> [Page excerpt]:
╭──

Yeah, I know; so, you’re certainly welcome, as far as that goes. Beyond any morbid fascination, these things are of technical significance. I know somebody who claims he had a lot to do with making aircraft seats safer for extremities, especially feet, and he’d go on and on about the things that can go wrong. And the back story behind collapsible steering columns in cars is pretty riveting and did lead to a big improvement. Let us hope somebody here has a bright future in making the world safer for the rest of us, and let us hope that any… well, collateral interest… is harmless enough.

Overall I agree. Mostly. Although you’re the actual physicist amongst the two of us.

A rule of thumb in explosions such as munitions or construction blasting is that there’s an exponential distribution of fragment sizes. A couple of large chunks, and a zillion dust particles, with an exponential curve of particle size in between. Lots of engineering effort goes into munitions design, both of case and of explosive, trying to defeat that default and produce a reliable number and distribution of fragments of known size that are each large enough and energetic enough to do the desired damage, but small enough to be numerous. Both the big chunks and the dust are ineffectual waste from the designer’s POV.

So much for the agreement part. Now comes the “mostly.” :slight_smile:

We can quantify the total energy release during the implosion as X kilos of explosive. Or as Y tonnes of water falling from a height of Z meters. But the dynamic event itself it isn’t an explosion of gas and fragments radiating from a point. Neither is it water falling in a single uniform effectively 2D vector. Instead it’s an implosion, where the force is 3D converging on a point. On every point in the formerly protected space. Not quite all simultaneously, but close.

Teeth are solid until you set one on an anvil and hit it with a hammer. The water coming in from one way is an anvil and from the other a hammer.

I’d certainly expect some surviving macroscopic fragments exactly as you say, but I think the mental model of a car crash is more unhelpful than helpful.

I think the intact nature of the parts from the submersibles’ exterior is a little misleading as well. All the water outside that suddenly got inside “meets in the middle” in a thunderclap that has no net energy or momentum vector. Everything is shaken pretty good, but only briefly.

╰──

> [Data under study]:
╭──

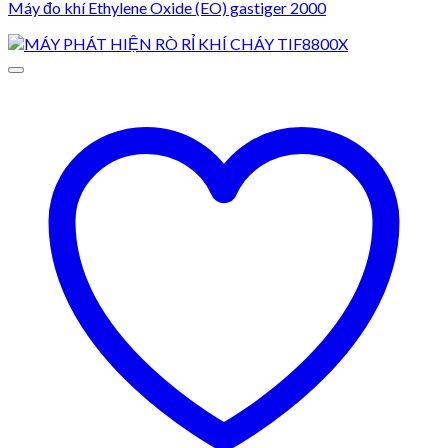
Máy đo khí Ethylene Oxide (EO) gastiger 2000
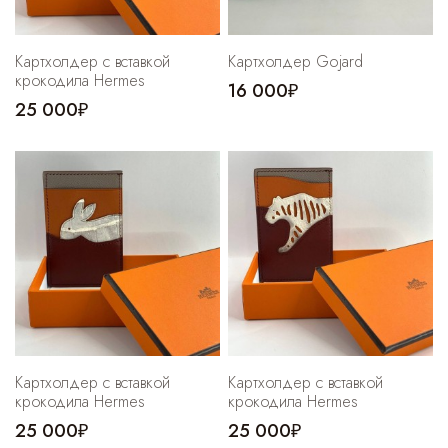
Картхолдер с вставкой
Картхолдер Gojard
крокодила Hermes
16 000₽
25 000₽
Картхолдер с вставкой
Картхолдер с вставкой
крокодила Hermes
крокодила Hermes
25 000₽
25 000₽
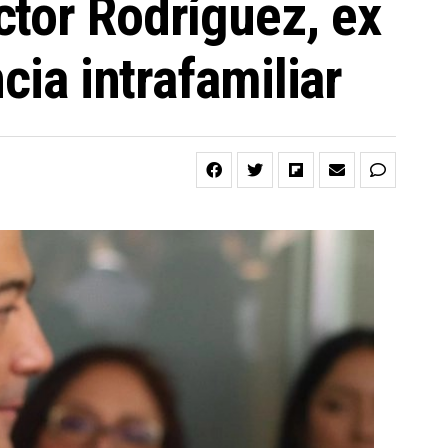
ctor Rodríguez, ex
cia intrafamiliar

╰──

> [Task item A]: Write out the part of the submersible implosion text from "Teeth are solid" to "but only briefly.".
> [Task item B]: In the submersible implosion text, what rule of thumb applies to fragment sizes in explosions such as munitions or construction blasting?

> [Response box A]:
Teeth are solid until you set one on an anvil and hit it with a hammer. The water coming in from one way is an anvil and from the other a hammer.

I’d certainly expect some surviving macroscopic fragments exactly as you say, but I think the mental model of a car crash is more unhelpful than helpful.

I think the intact nature of the parts from the submersibles’ exterior is a little misleading as well. All the water outside that suddenly got inside “meets in the middle” in a thunderclap that has no net energy or momentum vector. Everything is shaken pretty good, but only briefly.

> [Response box B]: Fragment sizes follow an exponential distribution: a couple of large chunks, a huge number of dust particles, and an exponential curve of particle sizes in between.